In this study, sediment cores LV83-28 and LV83-39 were collected using a multi-tube sampler from the ESS and LS shelf during the China-Russia Arctic Joint Expedition in September-October 2018 (Fig. 1). After the samples were taken to the deck, they were divided, sealed, and stored at -20°C until analysis.
The activities of 210Pb and 226Ra were determined using a low background HPGe γ-ray detector (GWL-120-15-LB-AWT, AMETEK). 226Ra was used as an index of supported 210Pb (210Pbsu), the excess 210Pb (210Pbex) activities were calculated by subtracting 226Ra activities from 210Pb activities.
In this study, the Constant Flux and Constant Sedimentation (CFCS) model was applied to calculate the average sedimentation rate. The sediment dry bulk density was calculated based on the water content of the sediment, and subsequently, the cumulative mass(g/cm2) was determined to exclude the influence of porosity on the sedimentation rate. An exponential curve was fitted with the activities of 210Pbex (dpm/g) and cumulative mass (g/cm2) to obtain the average Mass Accumulation Rate (MAR).
The sediment grain size analysis was conducted using a laser particle size analyzer at the Laboratory of Marine Geology and Mineralization, Ministry of Natural Resources. A 0.2 g sample was immersed in 15 mL of 3 % hydrogen peroxide for 24 hours to eliminate OC content. Subsequently, diluted hydrochloric acid (3 M) was added for another 24 hours to remove inorganic carbon. The sample underwent repeated acid washing and centrifugation until the supernatant reached neutral pH. Finally, ultrasonic vibration treatment was applied to the sample and tested with the Mastersizer 3 000 laser particle size analyzer. The instrument has a measuring range from 0.02-3 500 μm with a resolution of 0.01 diameter, ensuring that the relative error is < 3 %.
The experiment was completed in the Laboratory of Marine Geology and Mineralization of the Ministry of Natural Resources. First, the sample was freeze-dried, and ground to 200 mesh. About 1 g of sediment was put into the centrifuge tube, and the inorganic carbon was removed by adding hydrochloric acid (1 M). After that, the sample was washed with ultra-pure water until the supernatant was neutral. The sample was then dried at 60°C and weighed to about 30 mg. It was wrapped with a tin boat and tested to obtain the percentage content of total carbon and TN. Quality control was performed using the GSD-9 standard and blank samples. The percentage of TOC is then calculated as the difference between the weight before and after pickling.

Saved entries:
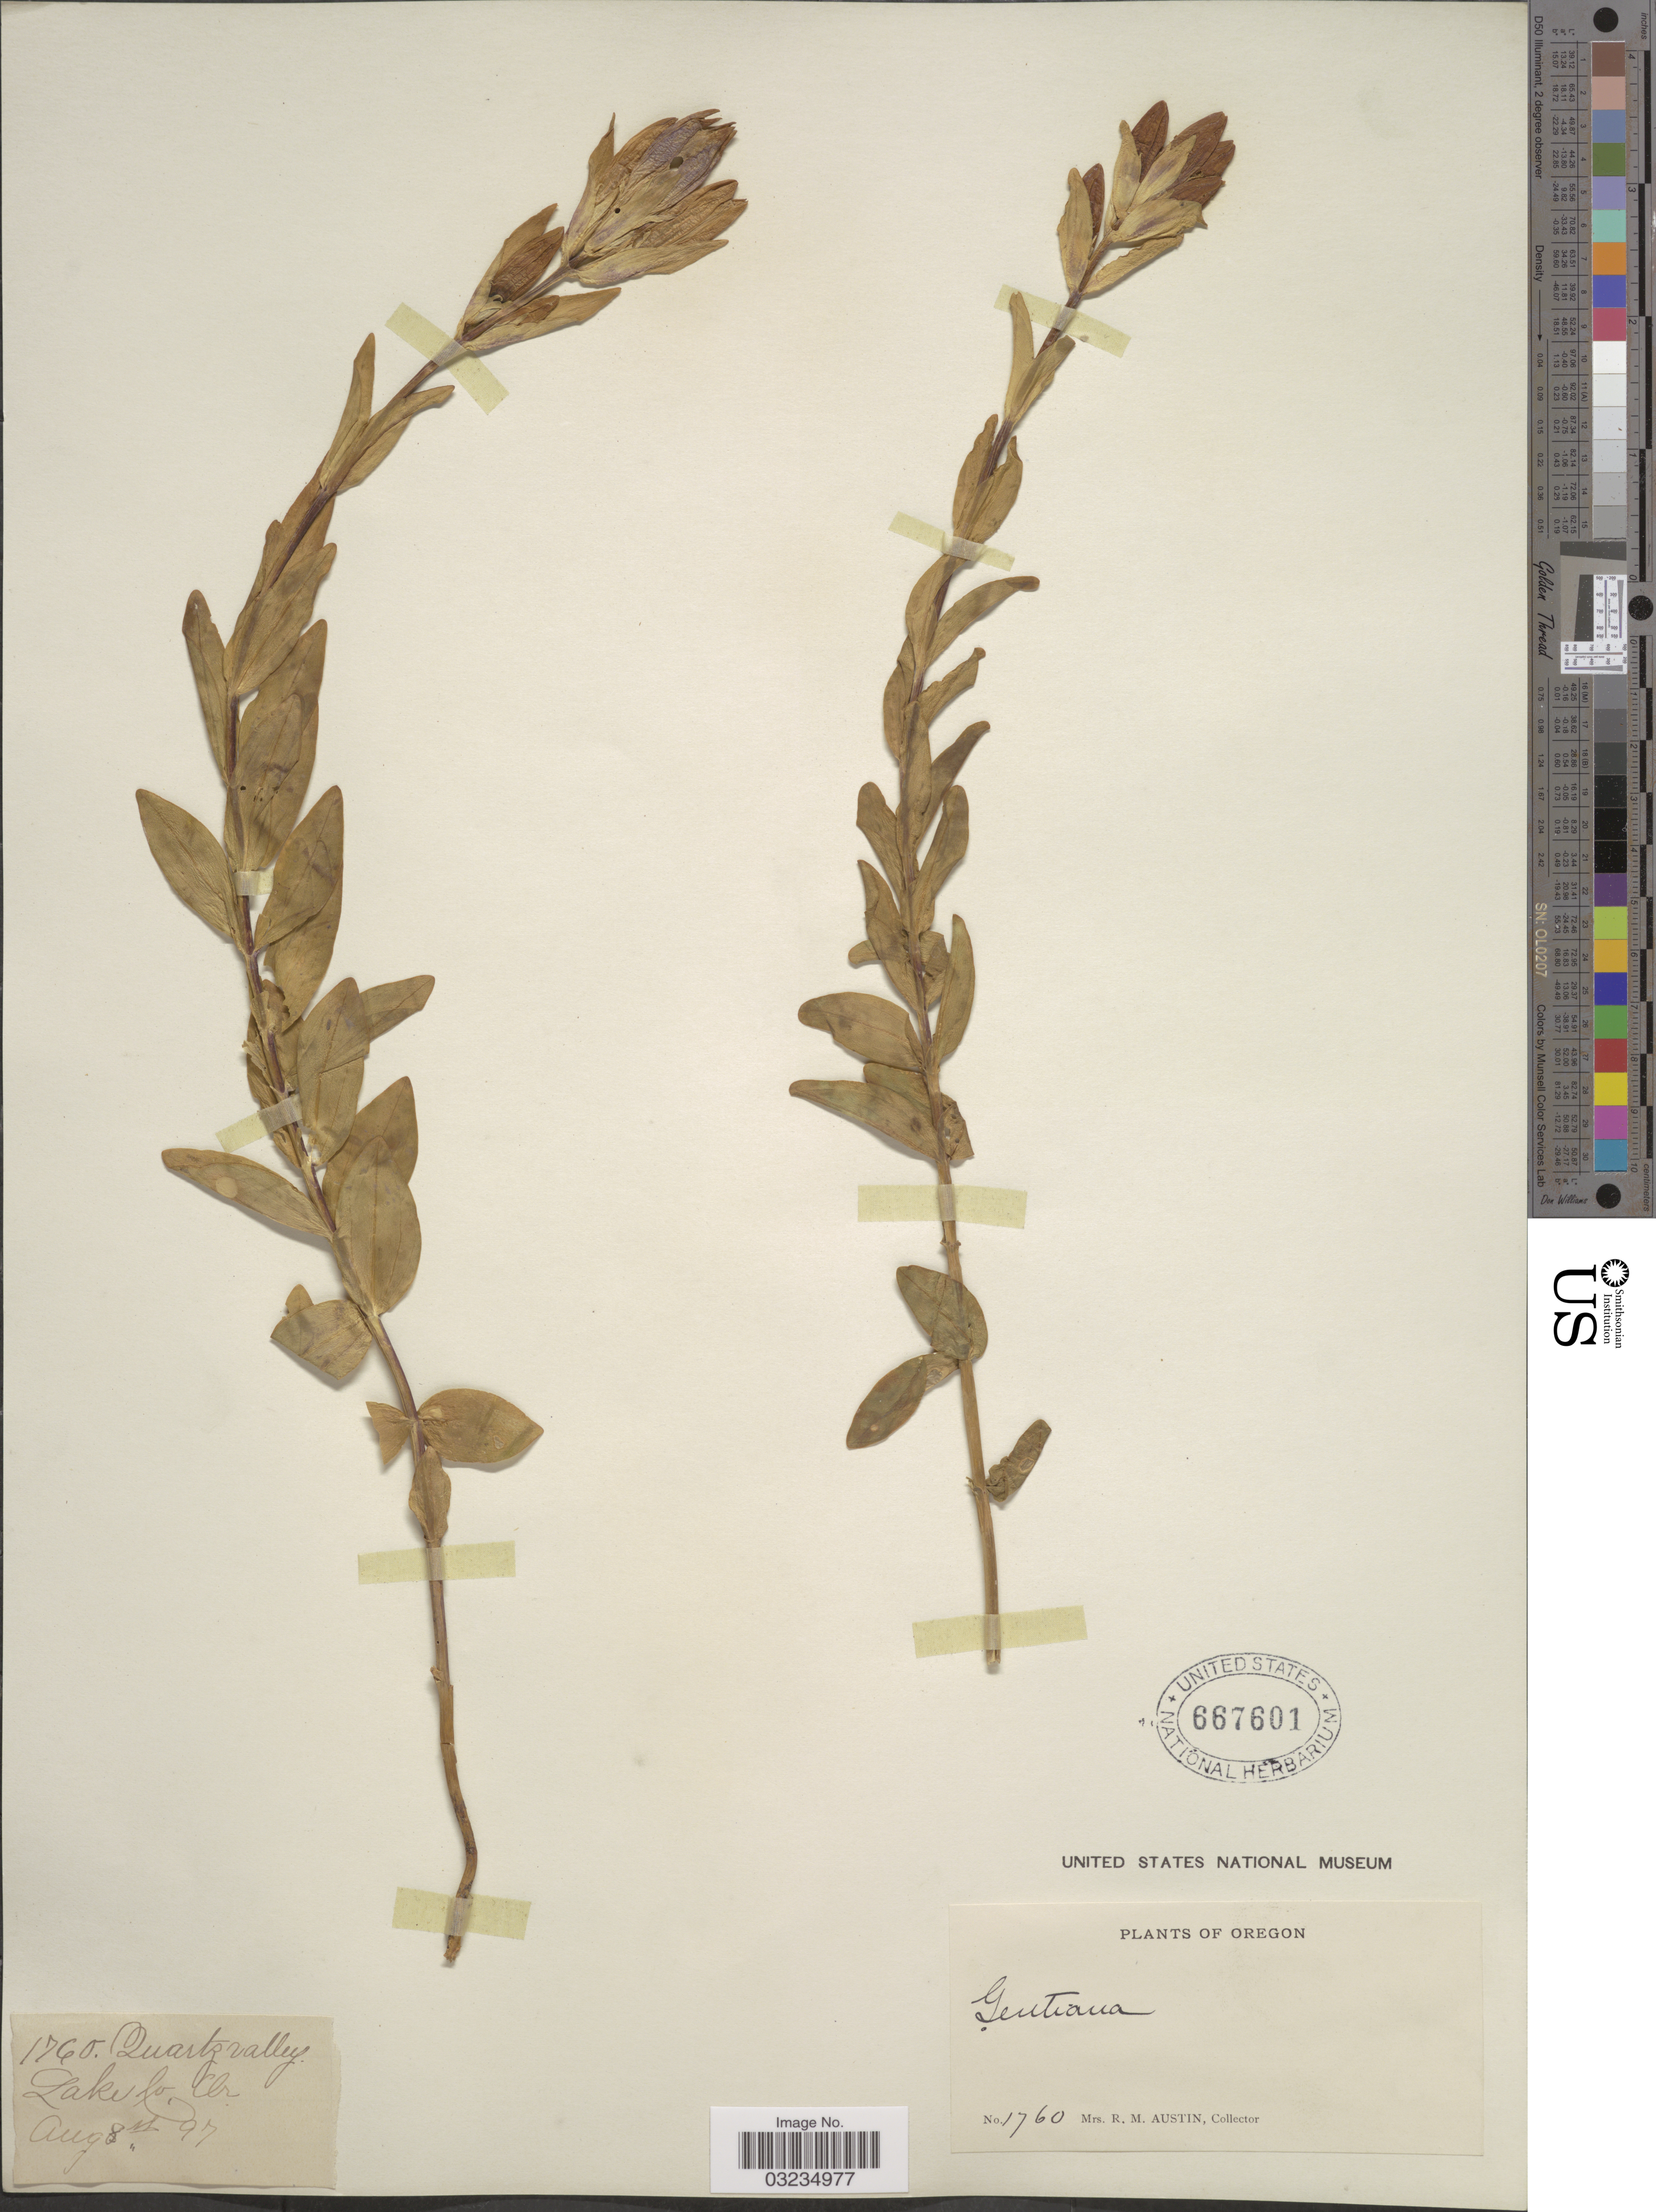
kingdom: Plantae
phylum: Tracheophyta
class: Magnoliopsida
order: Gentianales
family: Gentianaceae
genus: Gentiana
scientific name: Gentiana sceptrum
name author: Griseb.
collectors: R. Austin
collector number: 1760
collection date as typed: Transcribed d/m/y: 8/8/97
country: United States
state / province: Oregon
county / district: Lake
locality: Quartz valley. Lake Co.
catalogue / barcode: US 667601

**What you need to do**
(a) Rewrite the paragraph of the methods text that begins "The sediment grain size analysis" as a short list, keeping its main facts.
(b) In the methods text, rename "cumulative mass" to "accumulated mass" throughout the passage between "In this study, the" and "Accumulation Rate (MAR).", inclusive, and give that passage.

**Answers in order**
(a)
- Analysis done with a laser particle size analyzer at the Laboratory of Marine Geology and Mineralization, Ministry of Natural Resources.
- A 0.2 g sample was soaked in 15 mL of 3 % hydrogen peroxide for 24 hours to remove OC.
- Diluted hydrochloric acid (3 M) was added for another 24 hours to remove inorganic carbon.
- Acid washing and centrifugation were repeated until the supernatant reached neutral pH.
- The sample was treated with ultrasonic vibration, then tested on the Mastersizer 3 000.
- The instrument measures 0.02-3 500 μm at a resolution of 0.01 diameter, with relative error < 3 %.

(b)
In this study, the Constant Flux and Constant Sedimentation (CFCS) model was applied to calculate the average sedimentation rate. The sediment dry bulk density was calculated based on the water content of the sediment, and subsequently, the accumulated mass(g/cm2) was determined to exclude the influence of porosity on the sedimentation rate. An exponential curve was fitted with the activities of 210Pbex (dpm/g) and accumulated mass (g/cm2) to obtain the average Mass Accumulation Rate (MAR).